What do you think? If you know very well they're unremorseful, would you still insist on getting your apology? Should they still be forced to apologize even though it's going to be fake by then? They aren't feeling it at all.
I saw that movie and it was about more than just bullying, it inclluded the grandma's and the mothers's who went to high school together all 4 of them resenting the one they grew up with for perceived or actual slights, and all of them were bullies in one way or another. And the bullied sister had grown up to be fine, she was the one who pushed it too far in a very passive aggresive way in the end.

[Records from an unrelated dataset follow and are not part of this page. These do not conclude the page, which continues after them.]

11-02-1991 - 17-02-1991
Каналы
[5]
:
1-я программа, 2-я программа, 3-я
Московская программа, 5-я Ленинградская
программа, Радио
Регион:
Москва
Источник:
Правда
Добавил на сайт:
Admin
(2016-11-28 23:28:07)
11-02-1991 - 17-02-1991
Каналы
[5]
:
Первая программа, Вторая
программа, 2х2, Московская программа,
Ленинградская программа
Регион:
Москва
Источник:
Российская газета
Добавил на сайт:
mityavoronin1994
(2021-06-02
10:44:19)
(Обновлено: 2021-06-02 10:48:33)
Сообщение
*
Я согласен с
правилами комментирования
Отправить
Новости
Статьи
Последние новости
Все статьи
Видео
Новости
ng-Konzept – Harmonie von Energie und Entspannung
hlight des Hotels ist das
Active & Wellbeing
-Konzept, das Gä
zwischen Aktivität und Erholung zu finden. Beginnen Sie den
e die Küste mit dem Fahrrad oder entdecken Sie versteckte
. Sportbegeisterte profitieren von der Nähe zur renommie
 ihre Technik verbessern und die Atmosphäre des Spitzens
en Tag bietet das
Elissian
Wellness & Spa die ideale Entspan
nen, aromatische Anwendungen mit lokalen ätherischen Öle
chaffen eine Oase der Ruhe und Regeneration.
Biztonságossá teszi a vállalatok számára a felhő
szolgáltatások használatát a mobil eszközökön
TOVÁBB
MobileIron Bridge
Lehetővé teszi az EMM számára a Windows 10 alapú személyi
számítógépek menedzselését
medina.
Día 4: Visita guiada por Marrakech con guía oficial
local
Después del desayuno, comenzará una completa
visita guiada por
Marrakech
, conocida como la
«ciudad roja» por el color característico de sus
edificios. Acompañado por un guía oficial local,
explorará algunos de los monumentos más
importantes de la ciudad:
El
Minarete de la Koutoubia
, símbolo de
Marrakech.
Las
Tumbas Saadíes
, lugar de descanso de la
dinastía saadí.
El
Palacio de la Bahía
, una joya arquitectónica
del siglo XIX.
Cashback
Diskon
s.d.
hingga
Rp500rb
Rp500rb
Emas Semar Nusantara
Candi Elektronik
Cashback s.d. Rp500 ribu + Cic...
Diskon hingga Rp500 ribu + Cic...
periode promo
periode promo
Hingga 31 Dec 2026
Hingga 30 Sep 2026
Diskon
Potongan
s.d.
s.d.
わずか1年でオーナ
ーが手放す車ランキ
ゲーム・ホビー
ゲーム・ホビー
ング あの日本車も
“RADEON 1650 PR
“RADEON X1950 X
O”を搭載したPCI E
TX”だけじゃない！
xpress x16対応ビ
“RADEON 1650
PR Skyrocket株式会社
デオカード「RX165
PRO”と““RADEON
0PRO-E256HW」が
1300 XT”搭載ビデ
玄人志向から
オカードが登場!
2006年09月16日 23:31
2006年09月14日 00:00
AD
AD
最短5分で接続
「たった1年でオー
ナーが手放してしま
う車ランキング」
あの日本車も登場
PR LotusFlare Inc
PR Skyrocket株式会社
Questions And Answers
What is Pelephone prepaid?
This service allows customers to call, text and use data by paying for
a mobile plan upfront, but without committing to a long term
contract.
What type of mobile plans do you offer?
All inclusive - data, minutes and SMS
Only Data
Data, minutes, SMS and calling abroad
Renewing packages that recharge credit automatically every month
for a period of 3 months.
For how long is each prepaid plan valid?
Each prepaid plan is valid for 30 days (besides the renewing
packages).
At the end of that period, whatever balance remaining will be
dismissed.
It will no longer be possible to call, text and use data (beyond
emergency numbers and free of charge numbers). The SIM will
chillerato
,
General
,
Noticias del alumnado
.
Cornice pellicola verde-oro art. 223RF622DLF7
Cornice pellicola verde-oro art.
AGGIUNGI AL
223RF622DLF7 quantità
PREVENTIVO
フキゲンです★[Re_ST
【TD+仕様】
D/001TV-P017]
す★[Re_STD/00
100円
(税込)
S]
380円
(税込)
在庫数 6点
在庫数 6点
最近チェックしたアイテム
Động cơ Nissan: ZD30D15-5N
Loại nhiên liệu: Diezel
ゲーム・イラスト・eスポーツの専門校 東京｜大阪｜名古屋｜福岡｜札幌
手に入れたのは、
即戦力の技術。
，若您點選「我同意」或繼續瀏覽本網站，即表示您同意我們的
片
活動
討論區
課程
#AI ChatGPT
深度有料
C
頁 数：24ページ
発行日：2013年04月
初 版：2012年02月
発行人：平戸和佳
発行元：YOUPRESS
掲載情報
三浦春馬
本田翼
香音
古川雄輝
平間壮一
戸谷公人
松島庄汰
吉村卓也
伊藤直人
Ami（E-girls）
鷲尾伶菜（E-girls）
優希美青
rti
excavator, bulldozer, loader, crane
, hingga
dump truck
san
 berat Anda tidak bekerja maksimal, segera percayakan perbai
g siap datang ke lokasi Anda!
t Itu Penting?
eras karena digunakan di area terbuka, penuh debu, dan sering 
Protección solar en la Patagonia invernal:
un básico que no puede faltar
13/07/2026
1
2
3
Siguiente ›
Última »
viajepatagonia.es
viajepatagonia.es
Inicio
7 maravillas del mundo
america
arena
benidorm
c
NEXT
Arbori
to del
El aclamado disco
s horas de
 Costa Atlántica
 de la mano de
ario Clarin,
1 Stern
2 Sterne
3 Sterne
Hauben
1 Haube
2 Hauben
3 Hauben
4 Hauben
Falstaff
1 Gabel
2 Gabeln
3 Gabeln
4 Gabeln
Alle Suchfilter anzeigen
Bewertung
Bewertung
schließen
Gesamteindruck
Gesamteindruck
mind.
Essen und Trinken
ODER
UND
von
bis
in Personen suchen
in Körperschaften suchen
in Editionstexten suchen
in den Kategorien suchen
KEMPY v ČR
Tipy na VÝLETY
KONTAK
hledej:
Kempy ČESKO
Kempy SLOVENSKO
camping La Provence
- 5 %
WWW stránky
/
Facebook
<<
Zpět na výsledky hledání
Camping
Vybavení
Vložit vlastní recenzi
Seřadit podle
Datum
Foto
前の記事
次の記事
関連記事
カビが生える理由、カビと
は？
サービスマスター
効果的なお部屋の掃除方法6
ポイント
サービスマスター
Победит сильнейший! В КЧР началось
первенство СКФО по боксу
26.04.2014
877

I think the point of the movie is that it was supposed to be a comedy.
I don't think an apology from an unrepentant person is worth the time spent on it. We all just have to grow up and get on with our lives. None of us can be inside the head of any other person to understand how they think or why they act the way they do. Insecurity is usually the first motivation of bullies.
Ideally it would be great if a former bully reaches out, owns up to their past wrongs and apologizes to their victim.
What if that doesn't happen and the former bully is unremorseful (even still tries bullying you as an adult), should they be forced to apologize? Is it right for the former victim to demand an apology, knowing very well that it's going to be forced and insincere in the end?
A healthy adult would have moved past it. If someone is still feeling some kind of way about a bully from their past, especially one they know is unremorseful, they should seek therapy, not an apology.